If worrying about harmful insecticides wasn’t bad enough, we also need to be aware of all of the parasitic insects whose populations surge in the summer. Fleas, ticks, chewing lice, mites and mosquitos all want to feast on the delicious, nutritious (from a bug’s perspective) blood of your dog, which can lead to heartworms, Lyme disease and many other terrible conditions. In many cases, if these conditions are left untreated, the consequences can be fatal. Luckily, there are plenty of ways to combat these tiny blood-sucking critters and prevent heartworm and other diseases.

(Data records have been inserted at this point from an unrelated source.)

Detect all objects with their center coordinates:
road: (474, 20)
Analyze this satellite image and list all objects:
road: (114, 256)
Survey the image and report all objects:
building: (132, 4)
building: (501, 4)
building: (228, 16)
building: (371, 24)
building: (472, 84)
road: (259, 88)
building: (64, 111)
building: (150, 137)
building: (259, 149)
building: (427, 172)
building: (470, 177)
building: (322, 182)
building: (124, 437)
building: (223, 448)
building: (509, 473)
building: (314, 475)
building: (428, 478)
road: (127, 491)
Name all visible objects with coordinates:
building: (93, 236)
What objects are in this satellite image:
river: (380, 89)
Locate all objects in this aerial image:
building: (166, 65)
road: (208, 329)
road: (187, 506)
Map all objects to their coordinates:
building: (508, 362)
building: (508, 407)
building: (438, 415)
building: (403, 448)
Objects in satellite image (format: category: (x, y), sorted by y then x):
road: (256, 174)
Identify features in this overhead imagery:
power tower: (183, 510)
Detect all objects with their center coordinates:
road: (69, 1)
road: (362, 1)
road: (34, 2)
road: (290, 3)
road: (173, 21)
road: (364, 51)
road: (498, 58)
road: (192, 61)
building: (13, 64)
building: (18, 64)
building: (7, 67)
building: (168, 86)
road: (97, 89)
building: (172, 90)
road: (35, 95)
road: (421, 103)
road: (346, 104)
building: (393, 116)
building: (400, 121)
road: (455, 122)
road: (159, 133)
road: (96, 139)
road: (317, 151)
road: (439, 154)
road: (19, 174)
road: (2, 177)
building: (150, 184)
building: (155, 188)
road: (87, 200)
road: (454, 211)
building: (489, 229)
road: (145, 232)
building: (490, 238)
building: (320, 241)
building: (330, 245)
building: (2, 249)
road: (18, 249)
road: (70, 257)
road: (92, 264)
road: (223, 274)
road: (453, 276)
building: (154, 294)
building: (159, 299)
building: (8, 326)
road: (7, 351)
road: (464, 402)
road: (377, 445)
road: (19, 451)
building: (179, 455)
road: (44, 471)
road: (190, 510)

In order to prevent flea and tick infestations, a monthly preventative flea medication is a great option. Flea medications like Frontline Plus kill adult fleas as well as their eggs/larvae, making your dog’s coat inhospitable to fleas. Frontline Plus also kills ticks. Advantage for dogs is another option if you are just trying to target fleas.  If you are worried about heartworm, speak to your vet about getting a preventative heartworm medication like Heartgard Plus  or Nuheart.

Fertilizer

Much like insecticide, fertilizer can be toxic to dogs. They can cause vomiting, diarrhea, and even death. If you come across freshly fertilized soil during your walks or on your neighbor’s lawn, don’t let your dog play in it.

Herbicide

You may want to go the chemical route to getting rid of the weeds in your garden and driveway, but give it a second thought. The chemicals in many herbicides can be harmful to your dog. If you have neighbors who use herbicide, keep your dog away from their lawns until such time that the treatment has been absorbed by the ground below. If you really want to play it safe, a natural alternative to chemical herbicides is corn gluten meal which is considered to be safe for dogs.

Waterborne chemicals

Like any one of us, most dogs love a nice dip in the ocean or pool on a hot day. However, our dogs may not be fully aware of all of the chemicals us humans have applied to them. If you are down by a beach, take care to ensure that the particular beach has not been the site of any oil spills, or waste/chemical dumping. If you are by a swimming pool, know that chlorine can be a skin irritant to dogs and can also lead to an upset stomach if ingested at high volumes. To avoid your dog ingesting pool water, ensure that your dog is getting enough fresh water outside the pool. You may even want to get a small kiddie pool just for your dog and fill it up with the hose.

Allergens

Many common allergies in dogs are in full swing during the summer months. This includes pollen, mold, and fleas. If you are not aware of any particular allergies in your dog, be on the lookout. The signs of allergic reaction in dogs are much like those in humans. Itching, sneezing, coughing are all indicators that your dog’s allergies could be acting up. If you suspect your dog might be allergic to something in its environment, talk to a veterinarian. They may prescribe an atopic dermatitis medication like Atopica or they may advise you to give your dog an Anti-allergen pet shampoo.

 

After reading this, it may sound as though summer is fraught with danger and peril for dogs. Don’t worry. Now that you know what to look out for and the best practices of dealing with the summer environment, you and your dog are already ahead of the game.